✍️ Echoes and Endings: What Readers Are Saying About Comings and Goings
By Alex Diaz-Granados
When I released Comings and Goings – The Art of Being Seen, I didn’t expect fanfare. It’s a quiet story — 51 pages long — about a first-time encounter that isn’t quite romance, isn’t quite nostalgia, but something softer, more interior. I hoped it would resonate. What I didn’t expect was how precisely readers would hear its emotional frequency.
Here are a few reflections that stayed with me:

💬 “A Lovely Tale of Empathy” — Denise Longrie
Denise saw Kelly Moore not as a romantic foil, but as a vessel of empathy. Her review captures the emotional logic of the story:
“She sees, something Jim, invisible up to that point, is grateful for.”
That line alone made me pause. Because invisibility — especially in youth — is a quiet ache. And Kelly’s presence, her refusal to mock or push, is the antidote.

💬 “Young Adults, This Is for You!” — Jan Peregrine
Jan’s review bridges the Garratyverse. She connects Comings and Goings to Reunion: Coda, seeing this short story as a kind of emotional preface.
“Most young people do [attend parties] and fantasize meeting someone like Garraty meets Kelly.”
It’s a lovely reminder that even brief stories can carry the weight of longing — and that Jim’s emotional journey resonates across age and experience.

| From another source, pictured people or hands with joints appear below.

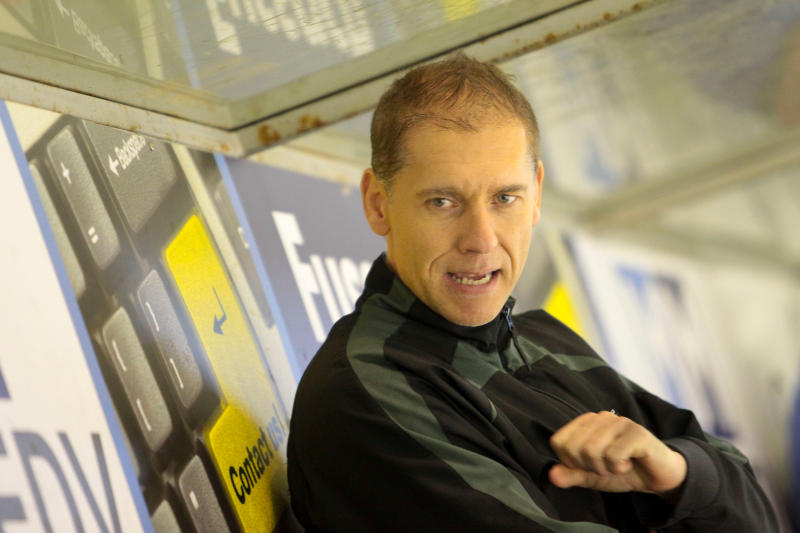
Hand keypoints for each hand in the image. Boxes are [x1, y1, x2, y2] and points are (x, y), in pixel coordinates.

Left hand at [548, 411, 686, 498]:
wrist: (657, 477)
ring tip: (619, 465)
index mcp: (585, 422)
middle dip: (589, 467)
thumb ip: (571, 474)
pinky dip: (619, 467)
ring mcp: (619, 422)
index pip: (559, 442)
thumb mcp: (591, 476)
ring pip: (592, 451)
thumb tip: (551, 475)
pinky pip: (613, 455)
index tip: (590, 466)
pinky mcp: (636, 432)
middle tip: (607, 467)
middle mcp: (600, 417)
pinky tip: (630, 463)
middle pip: (574, 448)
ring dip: (605, 468)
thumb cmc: (622, 471)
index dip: (570, 462)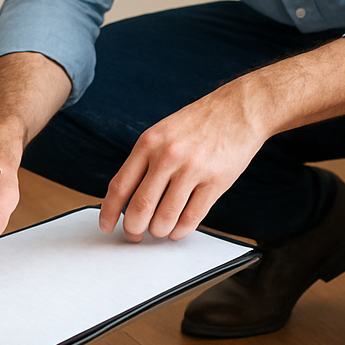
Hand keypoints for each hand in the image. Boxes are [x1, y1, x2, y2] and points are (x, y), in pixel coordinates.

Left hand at [100, 84, 267, 242]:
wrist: (239, 110)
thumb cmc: (198, 123)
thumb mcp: (162, 133)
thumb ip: (144, 161)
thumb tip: (126, 198)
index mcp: (148, 143)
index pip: (119, 186)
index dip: (109, 212)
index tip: (105, 225)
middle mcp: (167, 156)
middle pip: (139, 207)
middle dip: (133, 229)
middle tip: (135, 234)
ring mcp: (192, 170)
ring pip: (165, 218)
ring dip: (158, 232)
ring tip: (159, 230)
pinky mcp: (216, 182)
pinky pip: (191, 218)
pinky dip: (180, 231)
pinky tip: (177, 230)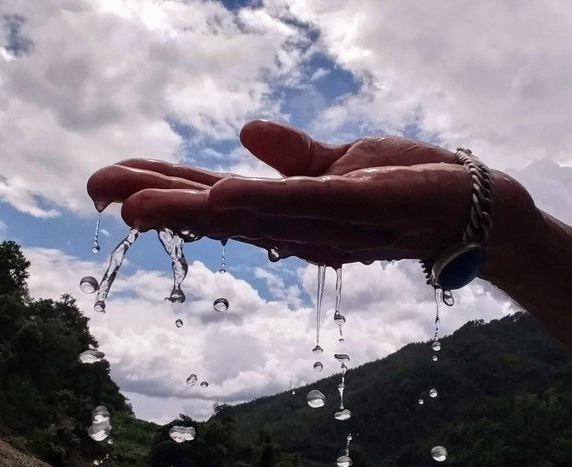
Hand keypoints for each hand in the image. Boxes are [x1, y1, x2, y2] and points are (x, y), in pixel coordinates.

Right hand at [87, 120, 501, 265]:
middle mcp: (298, 228)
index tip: (110, 181)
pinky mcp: (360, 208)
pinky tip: (218, 198)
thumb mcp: (340, 167)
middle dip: (156, 201)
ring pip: (247, 214)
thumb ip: (292, 156)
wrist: (475, 208)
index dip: (163, 190)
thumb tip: (243, 133)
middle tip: (96, 189)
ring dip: (188, 209)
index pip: (213, 199)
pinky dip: (260, 203)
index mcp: (288, 212)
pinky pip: (303, 206)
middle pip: (217, 212)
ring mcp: (326, 223)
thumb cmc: (407, 187)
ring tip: (132, 201)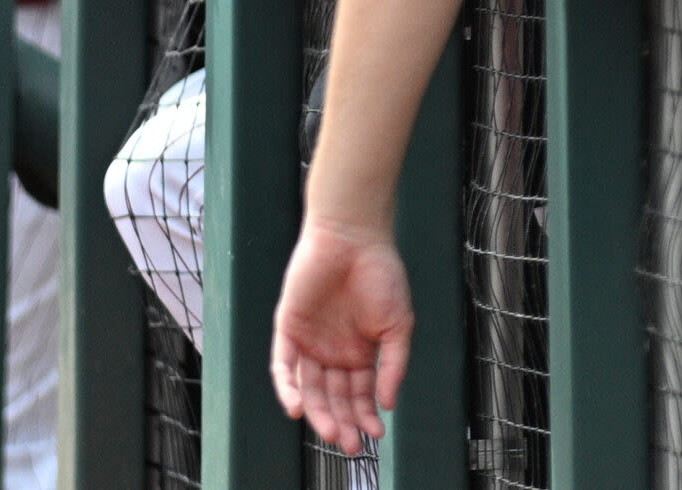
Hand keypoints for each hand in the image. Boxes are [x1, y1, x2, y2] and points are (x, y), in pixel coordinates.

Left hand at [270, 218, 412, 454]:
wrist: (353, 237)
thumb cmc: (381, 274)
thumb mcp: (399, 325)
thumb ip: (394, 365)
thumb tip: (388, 402)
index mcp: (360, 351)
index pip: (360, 393)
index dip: (366, 415)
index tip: (374, 434)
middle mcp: (333, 350)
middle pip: (334, 396)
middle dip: (342, 421)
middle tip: (348, 444)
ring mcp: (309, 340)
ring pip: (309, 387)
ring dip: (318, 412)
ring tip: (329, 432)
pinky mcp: (288, 327)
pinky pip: (282, 364)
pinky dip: (286, 387)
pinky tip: (296, 407)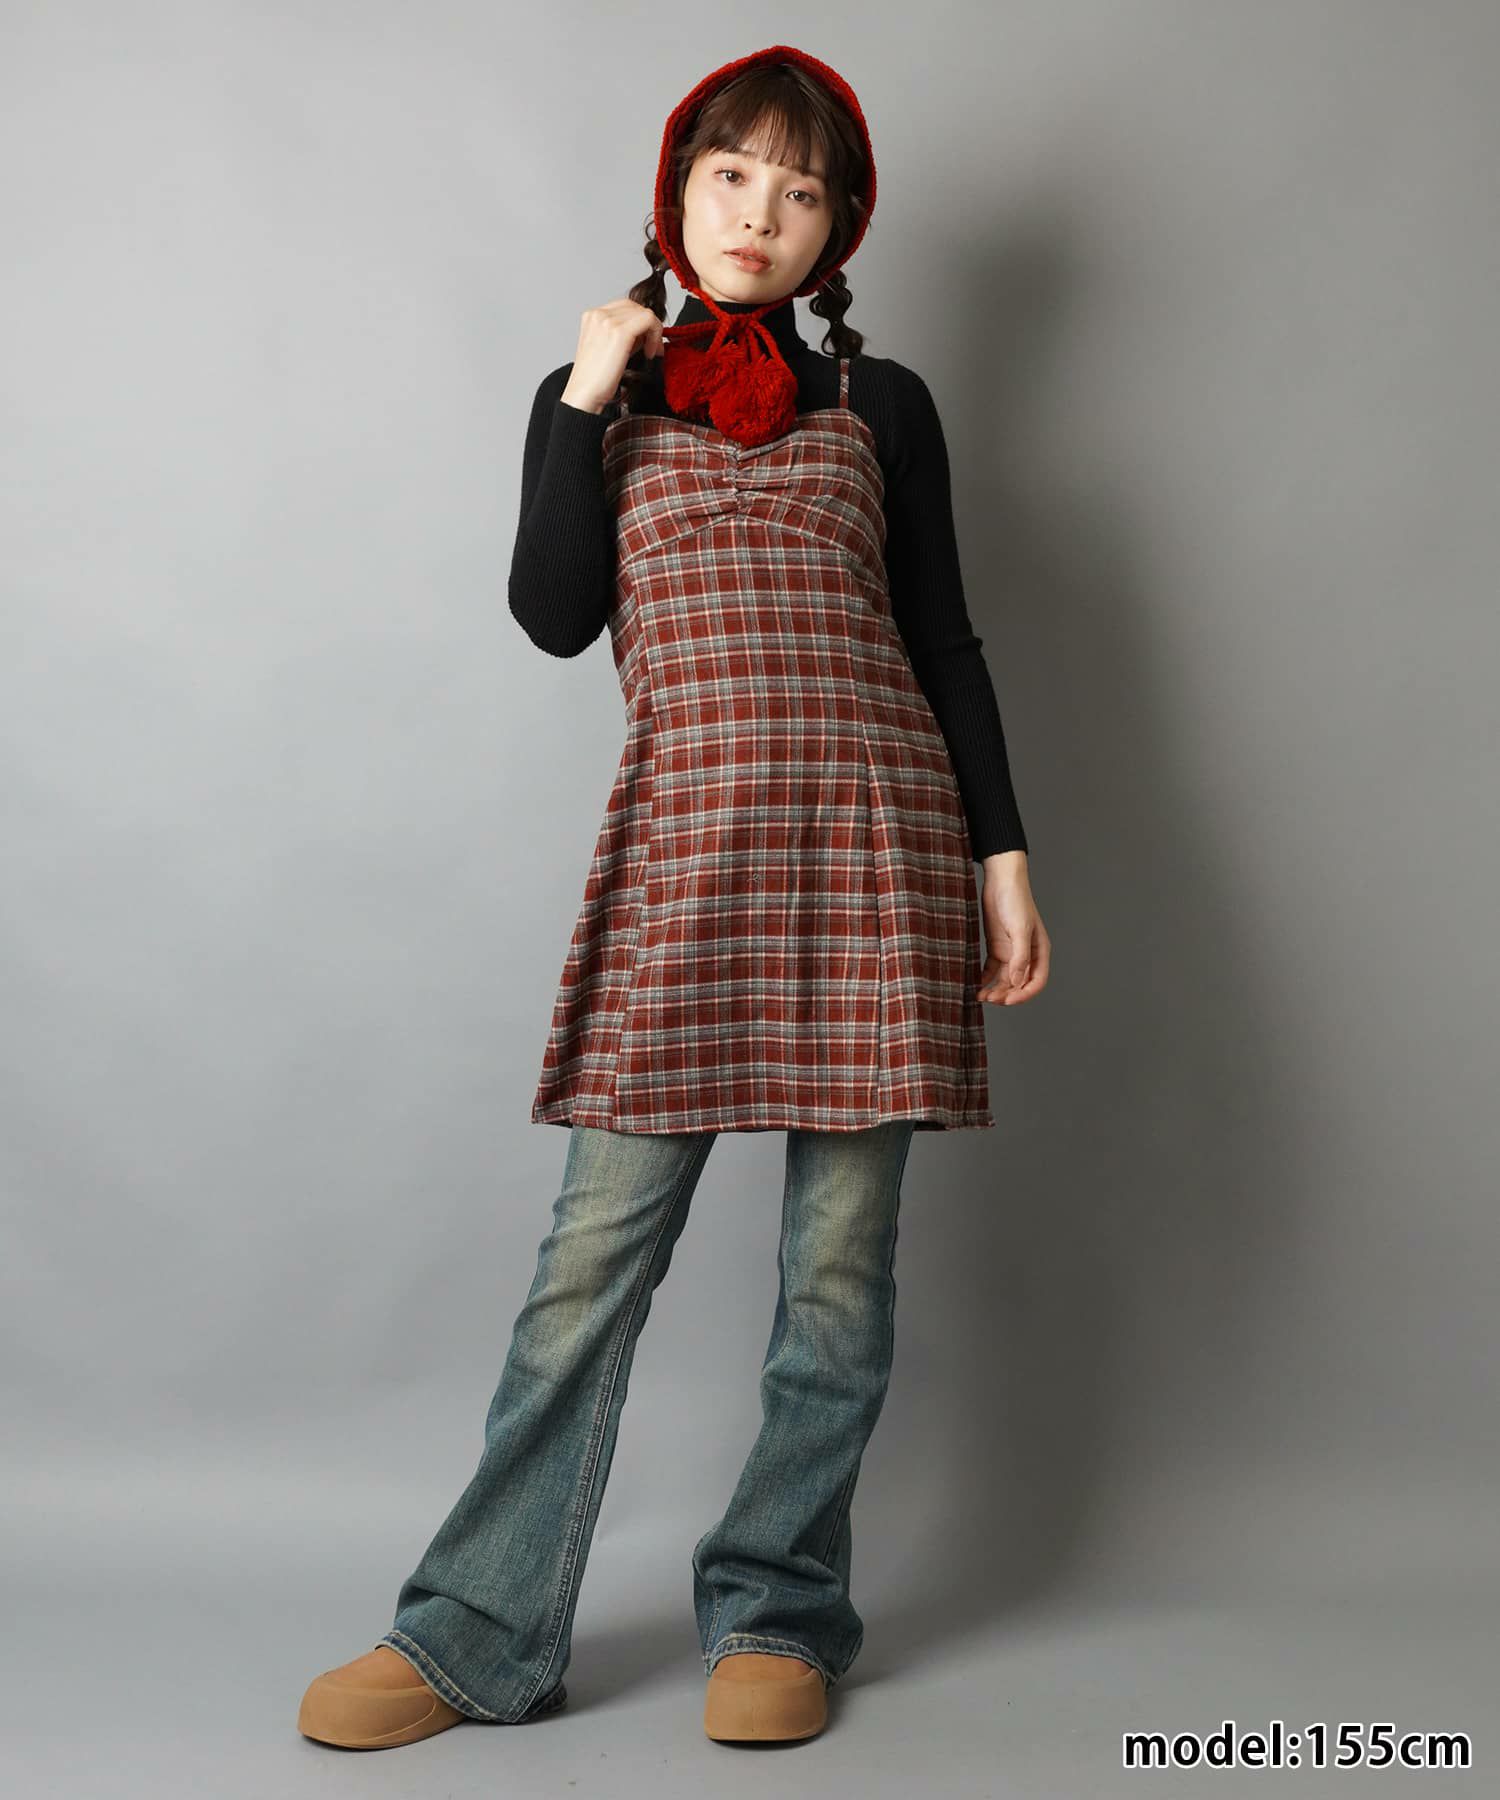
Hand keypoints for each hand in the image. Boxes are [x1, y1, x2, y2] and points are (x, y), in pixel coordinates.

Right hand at [560, 299, 665, 414]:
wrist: (584, 394)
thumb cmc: (594, 379)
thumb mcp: (606, 348)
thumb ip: (621, 335)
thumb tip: (643, 333)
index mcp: (592, 316)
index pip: (625, 308)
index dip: (639, 324)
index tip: (645, 344)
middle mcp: (598, 314)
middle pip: (635, 307)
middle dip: (648, 326)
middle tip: (652, 349)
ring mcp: (607, 320)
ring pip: (644, 313)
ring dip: (653, 332)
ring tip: (649, 352)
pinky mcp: (619, 332)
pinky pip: (649, 320)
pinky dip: (655, 336)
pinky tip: (649, 353)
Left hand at [975, 851, 1049, 1004]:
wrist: (1000, 881)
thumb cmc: (1016, 900)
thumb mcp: (1020, 929)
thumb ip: (1020, 957)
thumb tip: (1017, 982)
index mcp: (1039, 952)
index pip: (1036, 981)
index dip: (1024, 995)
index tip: (1007, 1001)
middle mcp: (1026, 955)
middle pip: (1019, 984)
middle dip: (1006, 994)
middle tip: (990, 999)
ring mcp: (1011, 952)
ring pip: (1004, 979)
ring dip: (995, 989)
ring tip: (981, 995)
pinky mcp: (996, 947)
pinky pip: (991, 969)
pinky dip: (985, 979)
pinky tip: (976, 984)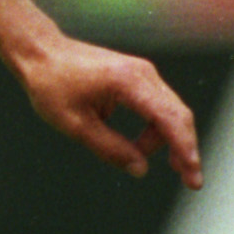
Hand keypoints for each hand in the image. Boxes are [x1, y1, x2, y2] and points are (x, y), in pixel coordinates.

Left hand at [17, 39, 203, 187]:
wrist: (41, 52)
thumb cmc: (52, 85)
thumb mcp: (75, 125)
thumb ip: (110, 148)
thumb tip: (140, 169)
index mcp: (128, 82)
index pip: (169, 118)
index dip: (184, 149)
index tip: (193, 176)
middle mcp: (143, 74)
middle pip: (178, 115)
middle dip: (185, 149)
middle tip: (190, 182)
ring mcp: (142, 73)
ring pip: (169, 111)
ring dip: (166, 141)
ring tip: (148, 163)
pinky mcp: (136, 76)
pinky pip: (156, 105)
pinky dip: (156, 128)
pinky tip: (144, 147)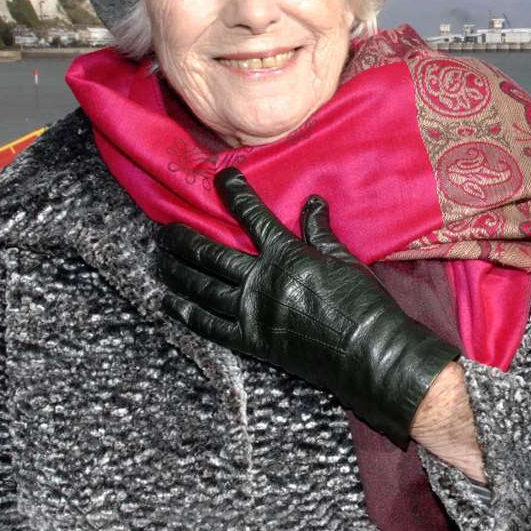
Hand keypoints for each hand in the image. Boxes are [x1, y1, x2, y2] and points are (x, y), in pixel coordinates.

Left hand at [155, 167, 460, 447]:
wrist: (370, 353)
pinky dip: (186, 314)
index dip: (234, 193)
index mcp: (287, 256)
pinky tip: (169, 303)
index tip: (221, 177)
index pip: (252, 216)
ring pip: (203, 288)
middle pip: (211, 255)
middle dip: (184, 239)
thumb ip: (320, 231)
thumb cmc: (364, 303)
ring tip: (161, 260)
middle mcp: (262, 281)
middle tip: (165, 230)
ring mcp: (253, 313)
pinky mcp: (252, 342)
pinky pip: (210, 326)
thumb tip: (312, 201)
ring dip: (177, 272)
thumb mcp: (345, 260)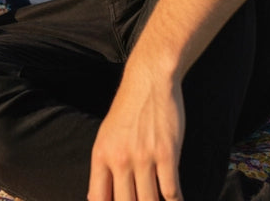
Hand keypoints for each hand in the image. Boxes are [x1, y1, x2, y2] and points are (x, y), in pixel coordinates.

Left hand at [88, 66, 184, 200]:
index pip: (97, 198)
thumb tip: (100, 197)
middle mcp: (119, 159)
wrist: (148, 81)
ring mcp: (143, 158)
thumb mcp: (107, 137)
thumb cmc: (129, 111)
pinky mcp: (166, 155)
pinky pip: (171, 192)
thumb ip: (106, 167)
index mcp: (101, 155)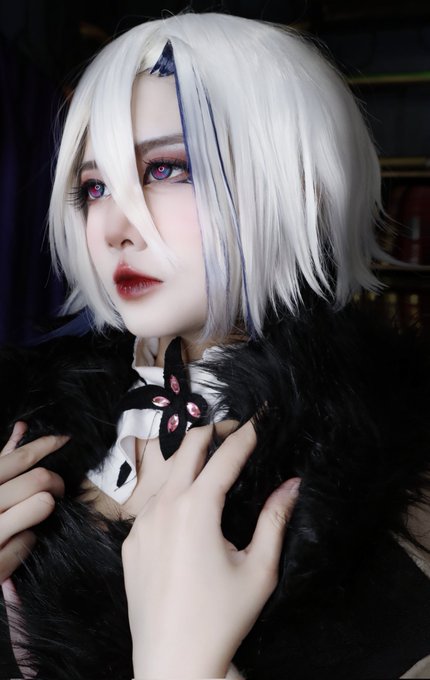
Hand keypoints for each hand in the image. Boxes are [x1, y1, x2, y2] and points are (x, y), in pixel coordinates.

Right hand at [0, 422, 66, 582]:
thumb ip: (2, 459)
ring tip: (37, 510)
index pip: (20, 457)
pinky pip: (30, 539)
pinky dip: (28, 538)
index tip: (63, 439)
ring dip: (44, 506)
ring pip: (42, 504)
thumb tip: (21, 427)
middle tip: (56, 488)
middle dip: (55, 481)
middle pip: (40, 479)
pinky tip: (17, 538)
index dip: (47, 444)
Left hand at [122, 422, 299, 679]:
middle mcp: (164, 507)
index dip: (246, 433)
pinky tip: (188, 512)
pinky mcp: (130, 542)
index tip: (260, 416)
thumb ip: (276, 520)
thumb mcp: (259, 570)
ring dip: (190, 462)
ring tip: (213, 466)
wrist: (172, 661)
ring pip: (167, 474)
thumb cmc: (221, 618)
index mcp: (197, 508)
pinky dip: (173, 494)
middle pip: (187, 447)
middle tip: (236, 432)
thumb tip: (293, 485)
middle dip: (213, 432)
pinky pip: (152, 505)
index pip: (225, 456)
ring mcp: (141, 523)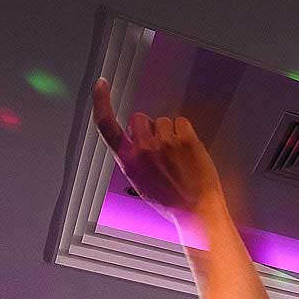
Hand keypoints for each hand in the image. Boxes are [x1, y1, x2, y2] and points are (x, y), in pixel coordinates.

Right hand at [91, 78, 225, 217]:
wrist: (197, 212)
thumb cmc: (172, 202)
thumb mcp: (141, 183)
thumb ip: (135, 159)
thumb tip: (136, 141)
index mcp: (128, 161)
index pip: (106, 125)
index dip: (101, 101)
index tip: (101, 85)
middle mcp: (143, 149)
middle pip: (140, 118)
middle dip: (149, 127)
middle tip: (162, 149)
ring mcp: (165, 142)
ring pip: (163, 121)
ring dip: (171, 133)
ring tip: (179, 158)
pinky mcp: (185, 139)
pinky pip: (182, 122)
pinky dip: (186, 133)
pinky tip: (189, 152)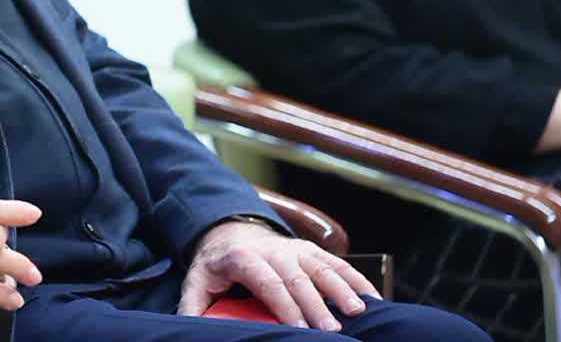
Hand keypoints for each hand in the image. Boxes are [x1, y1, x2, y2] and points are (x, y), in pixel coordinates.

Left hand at [177, 220, 377, 330]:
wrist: (230, 230)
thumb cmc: (217, 264)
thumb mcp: (198, 280)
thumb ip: (193, 305)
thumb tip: (189, 329)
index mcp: (244, 259)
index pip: (268, 283)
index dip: (285, 305)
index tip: (300, 328)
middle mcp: (273, 250)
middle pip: (298, 278)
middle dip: (316, 305)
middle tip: (333, 331)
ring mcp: (294, 248)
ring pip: (321, 267)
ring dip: (341, 289)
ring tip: (358, 312)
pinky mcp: (310, 250)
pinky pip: (336, 262)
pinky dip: (355, 277)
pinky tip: (372, 298)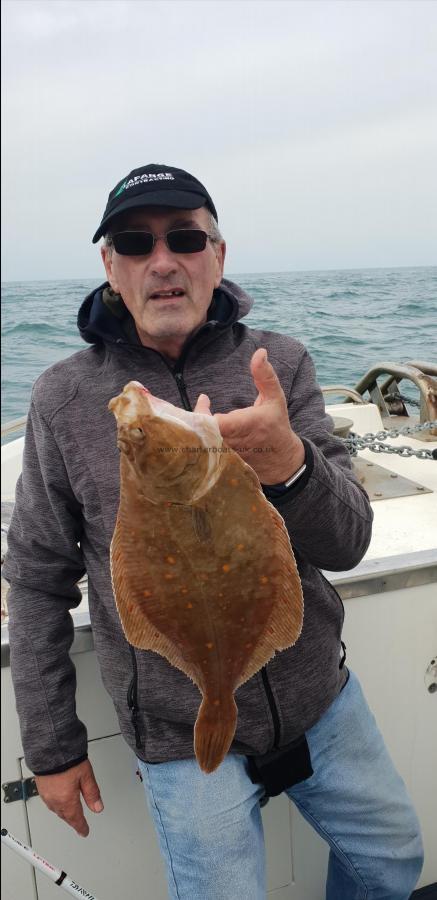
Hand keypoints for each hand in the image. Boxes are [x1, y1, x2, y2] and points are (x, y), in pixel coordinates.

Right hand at [35, 759, 102, 836]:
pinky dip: (56, 804)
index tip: (84, 832)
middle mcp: (54, 799)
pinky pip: (49, 801)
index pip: (75, 819)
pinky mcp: (40, 786)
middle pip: (65, 815)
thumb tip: (98, 807)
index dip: (81, 827)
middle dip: (72, 820)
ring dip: (64, 813)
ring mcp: (46, 794)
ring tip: (69, 814)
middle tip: (78, 824)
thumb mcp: (86, 775)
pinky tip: (58, 800)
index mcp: (67, 799)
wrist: (49, 747)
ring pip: (56, 809)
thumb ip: (92, 792)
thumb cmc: (67, 757)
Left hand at [194, 348, 304, 483]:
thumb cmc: (277, 424)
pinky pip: (204, 455)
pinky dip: (198, 443)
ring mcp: (229, 456)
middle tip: (194, 409)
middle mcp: (237, 442)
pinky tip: (195, 432)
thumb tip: (260, 352)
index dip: (204, 413)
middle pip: (204, 434)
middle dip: (194, 421)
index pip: (218, 423)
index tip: (204, 400)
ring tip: (191, 418)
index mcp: (249, 424)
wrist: (282, 460)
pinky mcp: (224, 464)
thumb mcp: (275, 398)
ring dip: (193, 431)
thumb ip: (265, 375)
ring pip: (202, 446)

💬 “A Beautiful Story!” — Anonymous
This one floored me.
“Every line is constructed in a way that reminds the reader of the great writers of the past: Hemingway, Fitzgerald…”
I don’t write with those comparisons in mind, but I do write with the same reverence for emotional truth. To be seen in that lineage — even briefly — is humbling.

💬 “Beautiful First-Time Encounter” — Meg Learner
Meg’s review, from across the Atlantic, is brief but affirming.
“Lyrical writing, very thoughtful and a beautiful encounter.”
That’s the heart of it. Not spectacle. Not drama. Just a moment that lingers.
🕯️ Why These Reviews Matter
They remind me that emotional fluency doesn’t need a long page count. That intimacy, when written with grace, can echo far beyond the final sentence. And that readers — even across continents — can feel the quiet pulse of a story that honors presence over plot.
If you’ve read Comings and Goings, thank you. If you’ve left a review, you’ve given me more than feedback — you’ve given me resonance.
And if you haven’t yet met Jim and Kelly, maybe now’s the time.